Selected text »
- - - - - - -
# Simple way to quiet your Xbox 360



## 40sondacurb

Quick, easy, cheep way to quiet your Xbox 360.

http://www.extremetech.com/slideshow/0,1206,l=&s=25682&a=195415,00.asp


----------



## briealeida

I'm definitely going to look into this! My 360 does get kinda loud.

Have you tried this yet?


----------



## 1 g0t 0wn3d

I cant figure the top thing out.


----------



## ebackhus

I have a much easier method that requires no tools and only seconds to complete:

TURN UP TEH VOLUME!! RAHHHHH!!


----------



## 1 g0t 0wn3d

Not when you are sneaking it in =)


----------



## cocojuice

i really wanna fix my problem, but dont know the technical stuff. definitely look into this.


----------



## Jack.Sparrow

This works much better. After using this, your xbox won't make A SINGLE SOUND!! :grin:


----------



## carsey

A great way. :smile:
Its the cooling they really need to worry about.


----------



## Jack.Sparrow

Solid Block of ice? Better yet, crush it, then feed it into the box. Cool it from the inside out :laugh:


----------



## 1 g0t 0wn3d

Ahh it will happen to your ps3 sooooooooooooon.....


----------



## Jack.Sparrow

The ps3 is a far more superior machine :grin: but let's not make this thread into a debate about which is better. 

I like ps3 and I also appreciate the fact that some people don't, just to be clear :grin:


----------



## Rockafeller

Hey cool can this also work with the original xbox or just xbox 360?


----------



## 1 g0t 0wn3d

Just 360 there is a different way for the origanal


----------



## ebackhus

When my warranties run out I plan to do some m4d mods to my XBoxes.


----------



## 1 g0t 0wn3d

Liquid cooling?


----------



## matt77303

Hi
what about using a firmware mod to 'slow' the drive down mine now reads at 8x and the noice is hardly noticeable, no real affect to rerad speeds either.
Matt


----------



## ebackhus

I only hear drive noise when it first spins up while I'm still in the Dashboard. My PS2 (slim model) is FAR noisier than my 360 ever is.


----------



## 1 g0t 0wn3d

I opened my system before sending it in for repairs and they did not care =D


----------



## 101airborne

I haven't looked through the steps thoroughly, but will you have to break any of the warranty seals to accomplish this?


----------



## 1 g0t 0wn3d

yes you do


----------



## irongman

so what you put ice in the xbox. ?wont that kill it/ sort it out when it melts?


----------



## Jack.Sparrow

Where'd you get the ice idea from?


----------



## carsey

Could use dry ice :wink:


----------



## ralen

carsey said:


> Could use dry ice :wink:


lol :grin: Wonder why M/S never thought of that?
- - - - - - -
Extracted information »

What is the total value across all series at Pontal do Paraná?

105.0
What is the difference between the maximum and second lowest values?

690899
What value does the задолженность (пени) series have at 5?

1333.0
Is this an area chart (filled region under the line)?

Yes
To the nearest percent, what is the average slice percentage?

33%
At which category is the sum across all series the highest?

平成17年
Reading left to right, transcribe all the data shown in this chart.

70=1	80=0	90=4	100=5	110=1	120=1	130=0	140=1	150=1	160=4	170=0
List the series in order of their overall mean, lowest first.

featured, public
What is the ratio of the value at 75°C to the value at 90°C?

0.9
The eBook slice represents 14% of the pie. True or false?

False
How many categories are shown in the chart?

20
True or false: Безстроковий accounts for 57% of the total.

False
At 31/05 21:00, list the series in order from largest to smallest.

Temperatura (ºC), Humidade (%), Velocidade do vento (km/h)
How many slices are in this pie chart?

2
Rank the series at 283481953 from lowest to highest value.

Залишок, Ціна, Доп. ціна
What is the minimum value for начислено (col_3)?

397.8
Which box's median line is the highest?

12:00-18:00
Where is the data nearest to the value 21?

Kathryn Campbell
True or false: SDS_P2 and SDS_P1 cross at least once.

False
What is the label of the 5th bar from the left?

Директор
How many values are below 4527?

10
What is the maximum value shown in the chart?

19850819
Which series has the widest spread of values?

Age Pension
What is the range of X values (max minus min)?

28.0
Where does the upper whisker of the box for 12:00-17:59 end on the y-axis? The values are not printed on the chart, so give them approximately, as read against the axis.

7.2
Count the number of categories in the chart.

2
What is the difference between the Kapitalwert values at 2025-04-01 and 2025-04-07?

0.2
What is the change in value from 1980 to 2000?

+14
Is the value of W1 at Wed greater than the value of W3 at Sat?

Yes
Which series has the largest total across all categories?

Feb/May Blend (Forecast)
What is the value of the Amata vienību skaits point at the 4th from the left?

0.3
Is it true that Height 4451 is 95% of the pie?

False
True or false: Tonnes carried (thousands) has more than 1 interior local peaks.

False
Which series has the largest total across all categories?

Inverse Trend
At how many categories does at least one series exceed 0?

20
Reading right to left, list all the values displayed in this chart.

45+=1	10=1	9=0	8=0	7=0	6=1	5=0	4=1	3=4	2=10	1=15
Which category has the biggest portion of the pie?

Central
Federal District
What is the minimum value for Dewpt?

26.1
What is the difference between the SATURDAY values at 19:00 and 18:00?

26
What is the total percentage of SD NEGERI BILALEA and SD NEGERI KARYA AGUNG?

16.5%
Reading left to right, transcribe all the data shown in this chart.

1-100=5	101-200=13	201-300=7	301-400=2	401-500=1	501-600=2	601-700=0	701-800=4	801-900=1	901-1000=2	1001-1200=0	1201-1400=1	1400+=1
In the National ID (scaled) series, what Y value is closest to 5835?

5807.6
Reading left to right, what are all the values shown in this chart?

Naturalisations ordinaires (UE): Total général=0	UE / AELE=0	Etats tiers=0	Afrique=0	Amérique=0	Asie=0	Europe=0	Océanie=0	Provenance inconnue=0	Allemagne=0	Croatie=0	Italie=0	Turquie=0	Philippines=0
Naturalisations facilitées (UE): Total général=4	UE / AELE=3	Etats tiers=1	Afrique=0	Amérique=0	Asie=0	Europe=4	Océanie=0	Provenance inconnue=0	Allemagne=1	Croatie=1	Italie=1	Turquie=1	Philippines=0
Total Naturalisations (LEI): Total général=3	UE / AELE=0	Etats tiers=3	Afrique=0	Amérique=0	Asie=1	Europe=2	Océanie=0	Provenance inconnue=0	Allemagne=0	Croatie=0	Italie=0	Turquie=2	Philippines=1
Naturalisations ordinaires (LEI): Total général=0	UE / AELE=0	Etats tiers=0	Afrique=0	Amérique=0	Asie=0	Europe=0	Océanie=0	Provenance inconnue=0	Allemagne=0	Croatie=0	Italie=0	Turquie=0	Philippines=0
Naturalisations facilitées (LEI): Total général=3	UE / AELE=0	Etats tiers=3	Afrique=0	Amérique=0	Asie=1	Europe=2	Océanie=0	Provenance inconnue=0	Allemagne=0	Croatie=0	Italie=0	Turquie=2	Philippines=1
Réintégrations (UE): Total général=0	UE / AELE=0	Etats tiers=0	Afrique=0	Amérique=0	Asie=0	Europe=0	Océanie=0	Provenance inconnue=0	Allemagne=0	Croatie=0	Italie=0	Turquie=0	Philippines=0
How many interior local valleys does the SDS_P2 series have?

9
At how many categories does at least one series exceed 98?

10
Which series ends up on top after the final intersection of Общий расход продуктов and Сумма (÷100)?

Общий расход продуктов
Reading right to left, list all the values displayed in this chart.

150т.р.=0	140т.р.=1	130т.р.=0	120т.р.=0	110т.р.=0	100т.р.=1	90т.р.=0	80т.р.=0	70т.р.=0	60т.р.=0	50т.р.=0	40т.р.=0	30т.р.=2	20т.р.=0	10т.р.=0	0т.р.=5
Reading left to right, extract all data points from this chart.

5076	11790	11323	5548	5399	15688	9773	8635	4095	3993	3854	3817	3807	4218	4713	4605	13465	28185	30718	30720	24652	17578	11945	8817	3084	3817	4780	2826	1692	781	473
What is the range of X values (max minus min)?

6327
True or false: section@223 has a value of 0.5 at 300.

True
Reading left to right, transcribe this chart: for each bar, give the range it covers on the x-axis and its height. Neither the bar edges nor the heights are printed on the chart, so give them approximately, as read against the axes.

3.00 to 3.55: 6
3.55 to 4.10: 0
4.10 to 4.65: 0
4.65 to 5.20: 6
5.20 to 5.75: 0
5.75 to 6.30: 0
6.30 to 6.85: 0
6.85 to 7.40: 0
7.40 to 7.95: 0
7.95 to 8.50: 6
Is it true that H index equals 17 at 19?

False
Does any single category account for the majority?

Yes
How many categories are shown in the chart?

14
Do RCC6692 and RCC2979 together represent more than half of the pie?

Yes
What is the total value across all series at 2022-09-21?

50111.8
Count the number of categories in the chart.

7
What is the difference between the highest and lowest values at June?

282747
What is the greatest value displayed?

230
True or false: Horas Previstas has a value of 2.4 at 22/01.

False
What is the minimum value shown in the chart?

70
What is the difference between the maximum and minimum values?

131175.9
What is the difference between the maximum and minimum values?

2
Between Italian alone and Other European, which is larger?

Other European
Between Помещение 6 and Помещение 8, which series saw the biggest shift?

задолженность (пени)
- - - - - - -
Exercise instructions »
1 - In the Xbox 360 noise thread, at what speed does matt77303's drive read after the firmware mod?
2 - Output the Xbox 360 noise thread from "Quick, easy, cheep" up to and including "tried this yet?".
3 - Name every user who posts more than once in the Xbox 360 noise thread.

Solved tasks »
1 - 8x

2 -
Quick, easy, cheep way to quiet your Xbox 360.

http://www.extremetech.com/slideshow/0,1206,l=&s=25682&a=195415,00.asp


----------



## briealeida

I'm definitely going to look into this! My 360 does get kinda loud.

Have you tried this yet?

3 - 1 g0t 0wn3d, ebackhus, Jack.Sparrow, carsey